SMTP is recommended over PHP’s built-in mail() function for reliable delivery. Example Gmail setup:
- SMTP host:
smtp.gmail.com - Port:
587 - Encryption: TLS
- Username: your Gmail address
- Password: an app-specific password (required if 2FA is enabled)
EME provides separate email templates (in the Email templates settings tab) for every stage of the booking lifecycle:
- Booking confirmation / approval / update / cancellation / deletion
- Payment confirmation
- Booking reminders (sent automatically X days before the event)
Each template supports all event, location, person, and booking placeholders — see the RSVP mail formatting documentation for the full list.
Test your setup via Events → Email management → Send Mails — there’s a built-in test mail feature.
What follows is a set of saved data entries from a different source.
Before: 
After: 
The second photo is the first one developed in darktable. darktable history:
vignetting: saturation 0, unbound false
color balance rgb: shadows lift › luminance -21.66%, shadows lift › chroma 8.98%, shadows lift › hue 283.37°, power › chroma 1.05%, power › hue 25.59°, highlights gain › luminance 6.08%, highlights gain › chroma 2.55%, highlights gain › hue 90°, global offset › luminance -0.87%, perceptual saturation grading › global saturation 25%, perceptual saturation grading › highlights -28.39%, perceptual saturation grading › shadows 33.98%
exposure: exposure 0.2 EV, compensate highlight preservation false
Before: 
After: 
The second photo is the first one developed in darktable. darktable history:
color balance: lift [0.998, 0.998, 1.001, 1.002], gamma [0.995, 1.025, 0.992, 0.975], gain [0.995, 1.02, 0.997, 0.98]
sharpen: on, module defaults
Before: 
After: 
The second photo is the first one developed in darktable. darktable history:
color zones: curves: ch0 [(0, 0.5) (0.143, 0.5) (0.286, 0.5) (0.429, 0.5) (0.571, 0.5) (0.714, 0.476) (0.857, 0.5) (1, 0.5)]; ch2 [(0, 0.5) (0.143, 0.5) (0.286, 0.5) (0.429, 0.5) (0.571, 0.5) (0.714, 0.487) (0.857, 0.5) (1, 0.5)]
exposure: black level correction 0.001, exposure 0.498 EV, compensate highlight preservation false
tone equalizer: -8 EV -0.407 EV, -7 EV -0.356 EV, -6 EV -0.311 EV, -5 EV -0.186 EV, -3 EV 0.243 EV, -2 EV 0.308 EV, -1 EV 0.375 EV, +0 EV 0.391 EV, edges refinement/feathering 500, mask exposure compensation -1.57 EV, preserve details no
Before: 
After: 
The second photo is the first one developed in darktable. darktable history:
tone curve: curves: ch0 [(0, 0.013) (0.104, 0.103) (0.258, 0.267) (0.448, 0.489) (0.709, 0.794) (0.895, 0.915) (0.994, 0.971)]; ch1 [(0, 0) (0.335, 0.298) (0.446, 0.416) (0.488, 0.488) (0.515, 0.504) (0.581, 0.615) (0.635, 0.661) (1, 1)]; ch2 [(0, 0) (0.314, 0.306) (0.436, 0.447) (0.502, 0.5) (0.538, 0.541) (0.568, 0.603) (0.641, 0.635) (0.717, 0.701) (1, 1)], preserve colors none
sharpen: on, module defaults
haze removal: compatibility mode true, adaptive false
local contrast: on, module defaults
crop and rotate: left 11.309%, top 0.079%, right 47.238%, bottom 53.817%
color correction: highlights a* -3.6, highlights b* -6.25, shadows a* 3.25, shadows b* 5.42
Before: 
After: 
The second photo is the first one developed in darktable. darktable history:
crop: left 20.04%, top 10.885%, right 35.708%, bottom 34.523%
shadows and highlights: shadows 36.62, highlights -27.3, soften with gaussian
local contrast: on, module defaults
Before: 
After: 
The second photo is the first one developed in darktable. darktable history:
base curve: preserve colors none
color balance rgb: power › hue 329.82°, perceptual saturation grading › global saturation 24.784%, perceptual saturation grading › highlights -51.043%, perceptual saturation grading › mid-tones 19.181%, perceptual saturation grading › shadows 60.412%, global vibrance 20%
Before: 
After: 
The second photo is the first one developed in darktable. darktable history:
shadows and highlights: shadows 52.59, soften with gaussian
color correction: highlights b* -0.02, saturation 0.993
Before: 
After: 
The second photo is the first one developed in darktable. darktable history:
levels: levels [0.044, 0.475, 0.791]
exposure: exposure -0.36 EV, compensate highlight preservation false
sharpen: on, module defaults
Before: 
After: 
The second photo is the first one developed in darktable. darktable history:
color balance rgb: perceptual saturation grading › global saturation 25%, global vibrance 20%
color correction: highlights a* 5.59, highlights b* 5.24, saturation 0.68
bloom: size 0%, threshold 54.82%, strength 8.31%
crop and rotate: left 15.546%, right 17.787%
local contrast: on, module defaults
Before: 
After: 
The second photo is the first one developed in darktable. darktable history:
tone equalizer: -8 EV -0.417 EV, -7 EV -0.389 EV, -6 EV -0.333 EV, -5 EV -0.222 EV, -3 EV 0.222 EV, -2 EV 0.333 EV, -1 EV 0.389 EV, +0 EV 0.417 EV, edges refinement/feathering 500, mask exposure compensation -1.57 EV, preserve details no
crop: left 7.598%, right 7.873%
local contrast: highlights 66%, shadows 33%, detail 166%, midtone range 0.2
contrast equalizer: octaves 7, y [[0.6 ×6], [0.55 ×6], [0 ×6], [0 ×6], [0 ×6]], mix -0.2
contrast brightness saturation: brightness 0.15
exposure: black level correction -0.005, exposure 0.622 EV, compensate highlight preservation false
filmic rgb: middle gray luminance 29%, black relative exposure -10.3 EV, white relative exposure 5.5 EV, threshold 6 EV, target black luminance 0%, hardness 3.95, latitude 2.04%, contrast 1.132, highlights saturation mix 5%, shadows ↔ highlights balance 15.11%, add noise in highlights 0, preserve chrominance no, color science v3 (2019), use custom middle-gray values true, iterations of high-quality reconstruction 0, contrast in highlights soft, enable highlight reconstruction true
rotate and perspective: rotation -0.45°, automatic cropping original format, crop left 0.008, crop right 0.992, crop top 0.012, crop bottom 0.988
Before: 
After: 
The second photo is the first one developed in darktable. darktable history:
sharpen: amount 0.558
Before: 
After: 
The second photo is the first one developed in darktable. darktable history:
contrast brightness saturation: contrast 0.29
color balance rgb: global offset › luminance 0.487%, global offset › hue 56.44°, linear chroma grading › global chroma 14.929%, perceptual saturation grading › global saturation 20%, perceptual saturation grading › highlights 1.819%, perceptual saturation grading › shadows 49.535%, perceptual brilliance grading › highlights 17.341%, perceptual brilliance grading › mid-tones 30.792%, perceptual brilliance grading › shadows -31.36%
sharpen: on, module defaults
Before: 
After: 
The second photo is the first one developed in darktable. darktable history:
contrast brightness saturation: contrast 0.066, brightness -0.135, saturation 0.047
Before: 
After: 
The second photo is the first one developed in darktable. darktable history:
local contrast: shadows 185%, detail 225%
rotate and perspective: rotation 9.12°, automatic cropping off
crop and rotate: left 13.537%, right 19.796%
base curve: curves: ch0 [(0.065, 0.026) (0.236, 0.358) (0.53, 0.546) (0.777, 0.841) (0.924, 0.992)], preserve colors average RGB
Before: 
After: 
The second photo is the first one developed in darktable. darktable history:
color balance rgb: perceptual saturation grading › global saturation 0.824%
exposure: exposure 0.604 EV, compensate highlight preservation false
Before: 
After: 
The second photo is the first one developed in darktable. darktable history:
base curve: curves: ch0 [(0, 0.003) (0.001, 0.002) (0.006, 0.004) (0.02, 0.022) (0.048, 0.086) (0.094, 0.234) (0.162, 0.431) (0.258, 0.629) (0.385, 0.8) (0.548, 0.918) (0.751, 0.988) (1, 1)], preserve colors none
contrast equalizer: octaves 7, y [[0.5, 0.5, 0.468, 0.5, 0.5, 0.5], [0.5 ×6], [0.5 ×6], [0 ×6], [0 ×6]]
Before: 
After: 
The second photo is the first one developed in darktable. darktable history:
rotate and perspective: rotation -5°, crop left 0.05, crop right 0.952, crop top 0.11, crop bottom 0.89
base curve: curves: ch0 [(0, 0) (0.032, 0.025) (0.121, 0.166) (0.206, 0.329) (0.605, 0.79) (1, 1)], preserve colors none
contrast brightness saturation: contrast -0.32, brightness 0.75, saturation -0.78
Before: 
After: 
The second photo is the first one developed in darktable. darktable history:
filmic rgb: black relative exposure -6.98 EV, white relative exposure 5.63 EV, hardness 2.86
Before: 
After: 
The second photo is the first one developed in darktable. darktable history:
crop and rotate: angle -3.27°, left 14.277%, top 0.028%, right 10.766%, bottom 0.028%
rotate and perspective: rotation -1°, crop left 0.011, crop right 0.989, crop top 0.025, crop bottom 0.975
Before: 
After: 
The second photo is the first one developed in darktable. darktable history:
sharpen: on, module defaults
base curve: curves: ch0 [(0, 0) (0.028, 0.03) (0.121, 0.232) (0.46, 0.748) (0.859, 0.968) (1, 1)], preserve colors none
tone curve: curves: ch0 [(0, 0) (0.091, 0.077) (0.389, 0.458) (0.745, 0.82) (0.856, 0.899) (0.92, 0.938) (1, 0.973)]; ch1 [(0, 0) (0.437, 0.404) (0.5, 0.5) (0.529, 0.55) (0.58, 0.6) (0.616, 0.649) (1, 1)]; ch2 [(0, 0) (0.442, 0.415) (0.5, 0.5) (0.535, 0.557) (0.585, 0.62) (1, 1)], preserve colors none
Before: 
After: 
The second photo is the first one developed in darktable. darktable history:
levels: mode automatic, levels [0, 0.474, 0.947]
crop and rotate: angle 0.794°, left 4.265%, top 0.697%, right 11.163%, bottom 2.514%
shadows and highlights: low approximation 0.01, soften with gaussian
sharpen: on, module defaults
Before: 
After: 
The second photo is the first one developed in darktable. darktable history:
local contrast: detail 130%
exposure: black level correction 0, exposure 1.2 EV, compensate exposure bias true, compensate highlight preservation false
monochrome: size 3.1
→ See also: Mail notification settings
Going further
EME is a deep plugin with 10+ years of real-world event management built in. Here are some of the advanced features you can explore:
| Feature | Description | Documentation |
|---|---|---|
| Custom fields | Add unlimited fields to events, people, and booking forms (dropdowns, checkboxes, file uploads, etc.) | Custom fields |
| Dynamic fields | Show/hide form fields and adjust pricing based on visitor selections | Custom fields |
| Discounts | Fixed amount, percentage, code-based, or per-seat discounts | Discounts |
| Memberships | Recurring subscriptions, content protection, PDF membership cards | Memberships |
| Tasks & volunteers | Per-event volunteer task signup with slot management | Tasks |
| CSV import | Bulk import events, locations, people, members, and payments | CSV import |
| Maps | OpenStreetMap integration with clustering and custom balloons | Maps |
| Conditional logic | [eme_if] shortcode for conditional content in templates | Conditional tags |
| REST API | Integrate EME with external systems | REST API |
| Multi-language | Full qTranslate-XT and Polylang support | Languages |
| Newsletter | Scheduled mailings to groups with event-aware templates | Newsletter |
| GDPR | Data requests, view/edit via secure links, automated cleanup | Compatibility |
| Hooks & filters | 40+ hooks for developer customization | Hooks |
Watch the full walkthrough: The plugin maintainer has recorded a 41-minute video tour covering installation, event creation, shortcodes, custom fields, RSVP, multi-price booking, payments, email, and settings.
Common pitfalls
- Maps or calendar not working? Your theme must call
wp_head()andwp_footer(). Without these hooks, EME cannot load its JavaScript. - “Form tampering detected”? A caching plugin is likely caching EME’s nonces. Exclude the event page from your cache.
- Emails not sending? Configure SMTP in Settings → Email. Test with the built-in test mail feature.
- Multi-price booking form broken? When using multiple price categories, replace
#_SEATSwith#_SEATS{1},#_SEATS{2}, etc. in your booking form format. - Events not appearing in search results? Events are not WordPress posts — they won’t appear in the default search. See the FAQ for how to customize your theme’s
search.php. - SEO plugin conflicts? Plugins like Yoast or The SEO Framework may add duplicate meta tags on event pages. See Compatibility for the correct filters to add.